Amutha est l'un des milliers d'enfants qui ont été recrutés de force durant le conflit du Sri Lanka. Certains ont servi comme messagers, cuisiniers ou femmes de ménage; cependant, la majorité s'est battue sur le front.

La réinsertion dans la vie civile d'un enfant qui était engagé dans un conflit armé exige une attention et une protection particulière. Les enfants incorporés dans des groupes ou des forces armées risquent la mort et subissent des mauvais traitements physiques conduisant souvent à de  graves problèmes émotionnels et à des  dépressions. Avant 2008, au Sri Lanka, un enfant engagé dans les conflits armés et récemment libéré était placé dans un centre de détention préventive aux côtés d'adultes. Aujourd'hui cependant, il existe une protection spéciale et des centres de conseil psychosocial pour les enfants auterfois engagés dans les groupes armés comme Amutha.   

Ces centres, appuyés par l'UNICEF et le Bureau sri-lankais du Commissaire général chargé de la réinsertion, continue d'aider des centaines d'enfants comme Amutha dont la majorité s'est rendue aux forces gouvernementales en mai 2009, quand le conflit du Sri Lanka a officiellement pris fin.    

Un de ces centres est le centre de réinsertion Ambepussa qui a ouvert en avril 2008. Le centre Ambepussa offre une formation professionnelle, des conseils psychosociaux ainsi que des activités culturelles et sportives.
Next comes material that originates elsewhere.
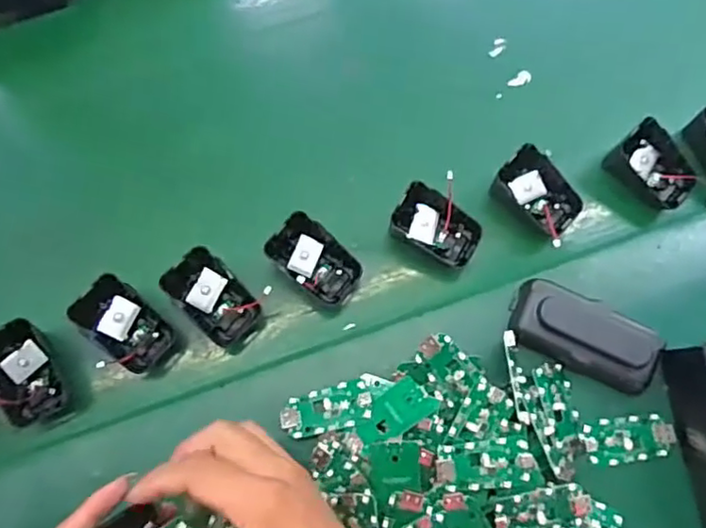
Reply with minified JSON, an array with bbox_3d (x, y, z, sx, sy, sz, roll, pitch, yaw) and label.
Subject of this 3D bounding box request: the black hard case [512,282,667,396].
[{"bbox_3d":[0.168,0.053,0.435,0.105,0.029,0.049,25,73,7],"label":"black hard case"}]

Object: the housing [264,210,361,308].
[{"bbox_3d":[-0.028,0.000,0.448,0.067,0.037,0.046,38,75,11],"label":"housing"}]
Il n'offre pas seulement aux enfants un « temps de repos »; il leur donne les connaissances indispensables qui les aideront à se réinsérer dans la société. Amutha affirme qu'elle est très heureuse au centre : « je pensais que ma vie avait été gâchée mais maintenant j'ai confiance en l'avenir. J'aime mes cours de plomberie et de cuisine. »

Les enfants de ces camps de réinsertion se trouvent sous la juridiction d'un magistrat du pays qui surveille leurs progrès. Le but est de faire retourner les enfants chez eux dans leurs communautés, armés des compétences qui leur permettront de gagner leur vie.

L'UNICEF et le gouvernement sri-lankais ont aussi étroitement collaboré pour développer une législation qui mette un terme au recrutement et à l'utilisation d’enfants dans les conflits armés :

Quant à Amutha, elle affirme qu'elle dispose d'opportunités dont la possibilité n'était autrefois pour elle qu'un rêve.  Elle pense qu'elle est plus proche de pouvoir tourner la page sur ses années de cauchemar en tant qu'enfant engagée dans les conflits armés et attend avec impatience de retourner auprès de ses parents et dans sa communauté. Une fois chez elle, elle prévoit de participer à un des « clubs d'enfants » financés par l'UNICEF où elle aura la possibilité de s'amuser et de poursuivre des activités culturelles, de rencontrer d'autres enfants et de sentir que, de nouveau, elle fait partie de sa communauté.